● Provided data
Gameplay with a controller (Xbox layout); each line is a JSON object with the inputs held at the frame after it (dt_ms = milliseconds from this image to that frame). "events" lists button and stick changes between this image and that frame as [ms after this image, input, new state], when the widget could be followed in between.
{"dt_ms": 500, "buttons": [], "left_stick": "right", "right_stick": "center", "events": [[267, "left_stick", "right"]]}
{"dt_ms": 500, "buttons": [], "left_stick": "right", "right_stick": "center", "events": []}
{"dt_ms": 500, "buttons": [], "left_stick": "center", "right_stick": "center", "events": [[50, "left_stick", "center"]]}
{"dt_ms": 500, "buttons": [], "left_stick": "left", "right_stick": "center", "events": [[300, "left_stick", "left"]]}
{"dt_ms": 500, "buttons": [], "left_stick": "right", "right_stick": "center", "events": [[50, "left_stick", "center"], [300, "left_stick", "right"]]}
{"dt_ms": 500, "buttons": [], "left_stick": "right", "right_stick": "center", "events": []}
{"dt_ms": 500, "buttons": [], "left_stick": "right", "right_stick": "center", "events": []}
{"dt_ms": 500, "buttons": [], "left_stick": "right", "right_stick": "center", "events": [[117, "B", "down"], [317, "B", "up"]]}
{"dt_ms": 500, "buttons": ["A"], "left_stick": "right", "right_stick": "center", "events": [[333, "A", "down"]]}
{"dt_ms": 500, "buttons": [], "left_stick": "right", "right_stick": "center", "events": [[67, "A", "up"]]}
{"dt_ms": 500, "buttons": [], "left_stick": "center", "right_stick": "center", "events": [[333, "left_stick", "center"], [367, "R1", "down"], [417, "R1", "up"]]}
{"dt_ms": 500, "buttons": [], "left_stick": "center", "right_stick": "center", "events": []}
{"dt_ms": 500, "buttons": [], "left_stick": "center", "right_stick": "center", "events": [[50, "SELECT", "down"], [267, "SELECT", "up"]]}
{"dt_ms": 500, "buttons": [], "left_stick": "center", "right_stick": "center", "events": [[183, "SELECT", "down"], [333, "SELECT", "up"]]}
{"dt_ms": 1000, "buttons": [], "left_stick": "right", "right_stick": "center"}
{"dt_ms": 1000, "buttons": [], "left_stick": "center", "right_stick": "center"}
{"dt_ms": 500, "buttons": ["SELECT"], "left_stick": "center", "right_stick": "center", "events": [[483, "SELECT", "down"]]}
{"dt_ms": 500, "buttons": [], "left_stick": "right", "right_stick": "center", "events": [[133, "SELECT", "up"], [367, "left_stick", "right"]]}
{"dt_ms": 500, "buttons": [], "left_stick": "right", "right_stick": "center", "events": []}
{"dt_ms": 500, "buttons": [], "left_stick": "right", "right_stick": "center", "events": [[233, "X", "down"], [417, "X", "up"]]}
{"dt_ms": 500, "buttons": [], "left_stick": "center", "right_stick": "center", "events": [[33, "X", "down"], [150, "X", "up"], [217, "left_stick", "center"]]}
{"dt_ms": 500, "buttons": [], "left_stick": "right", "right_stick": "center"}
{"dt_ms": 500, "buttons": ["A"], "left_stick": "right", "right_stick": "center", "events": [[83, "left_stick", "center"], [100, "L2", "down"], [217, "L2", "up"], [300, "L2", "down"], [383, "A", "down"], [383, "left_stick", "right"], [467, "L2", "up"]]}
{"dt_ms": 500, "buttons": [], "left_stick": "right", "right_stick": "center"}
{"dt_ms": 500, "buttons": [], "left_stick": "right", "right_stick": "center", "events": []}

● Exercise prompt
Copy the data above in its entirety, exactly as given.

● Answer space
Gameplay with a controller (Xbox layout); each line is a JSON object with the inputs held at the frame after it (dt_ms = milliseconds from this image to that frame). "events" lists button and stick changes between this image and that frame as [ms after this image, input, new state], when the widget could be followed in between.
{"dt_ms": 500, "buttons": [], "left_stick": "right", "right_stick": "center", "events": [[267, "left_stick", "right"]]}
{"dt_ms": 500, "buttons": [], "left_stick": "right", "right_stick": "center", "events": []}
{"dt_ms": 500, "buttons": [], "left_stick": "center", "right_stick": "center", "events": [[50, "left_stick", "center"]]}
{"dt_ms": 500, "buttons": [], "left_stick": "left", "right_stick": "center", "events": [[300, "left_stick", "left"]]}
{"dt_ms": 500, "buttons": [], "left_stick": "right", "right_stick": "center", "events": [[50, "left_stick", "center"], [300, "left_stick", "right"]]}
{"dt_ms": 500, "buttons": [], "left_stick": "right", "right_stick": "center", "events": []}
{"dt_ms": 500, "buttons": [], "left_stick": "right", "right_stick": "center", "events": []}
{"dt_ms": 500, "buttons": [], "left_stick": "right", "right_stick": "center", "events": [[117, "B", "down"], [317, "B", "up"]]}
{"dt_ms": 500, "buttons": ["A"], "left_stick": "right", "right_stick": "center", "events": [[333, "A", "down"]]}
{"dt_ms": 500, "buttons": [], "left_stick": "right", "right_stick": "center", "events": [[67, "A", "up"]]}
{"dt_ms": 500, "buttons": [], "left_stick": "center", "right_stick": "center", "events": [[333, "left_stick", "center"], [367, "R1", "down"], [417, "R1", "up"]]}
{"dt_ms": 500, "buttons": [], "left_stick": "center", "right_stick": "center", "events": []}
{"dt_ms": 500, "buttons": [], "left_stick": "center", "right_stick": "center", "events": [[50, "SELECT", "down"], [267, "SELECT", "up"]]}
{"dt_ms": 500, "buttons": [], "left_stick": "center", "right_stick": "center", "events": [[183, "SELECT", "down"], [333, "SELECT", "up"]]}
{"dt_ms": 1000, "buttons": [], "left_stick": "right", "right_stick": "center"}
{"dt_ms": 1000, "buttons": [], "left_stick": "center", "right_stick": "center"}
{"dt_ms": 500, "buttons": ["SELECT"], "left_stick": "center", "right_stick": "center", "events": [[483, "SELECT", "down"]]}
{"dt_ms": 500, "buttons": [], "left_stick": "right", "right_stick": "center", "events": [[133, "SELECT", "up"], [367, "left_stick", "right"]]}
{"dt_ms": 500, "buttons": [], "left_stick": "right", "right_stick": "center", "events": []}
{"dt_ms": 500, "buttons": [], "left_stick": "right", "right_stick": "center", "events": [[233, "X", "down"], [417, "X", "up"]]}
{"dt_ms": 500, "buttons": [], "left_stick": "center", "right_stick": "center", "events": [[33, "X", "down"], [150, "X", "up"], [217, "left_stick", "center"]]}
{"dt_ms": 500, "buttons": [], "left_stick": "right", "right_stick": "center"}
{"dt_ms": 500, "buttons": ["A"], "left_stick": "right", "right_stick": "center", "events": [[83, "left_stick", "center"], [100, "L2", "down"], [217, "L2", "up"], [300, "L2", "down"], [383, "A", "down"], [383, "left_stick", "right"], [467, "L2", "up"]]}
{"dt_ms": 500, "buttons": [], "left_stick": "right", "right_stick": "center"}
{"dt_ms": 500, "buttons": [], "left_stick": "right", "right_stick": "center", "events": []}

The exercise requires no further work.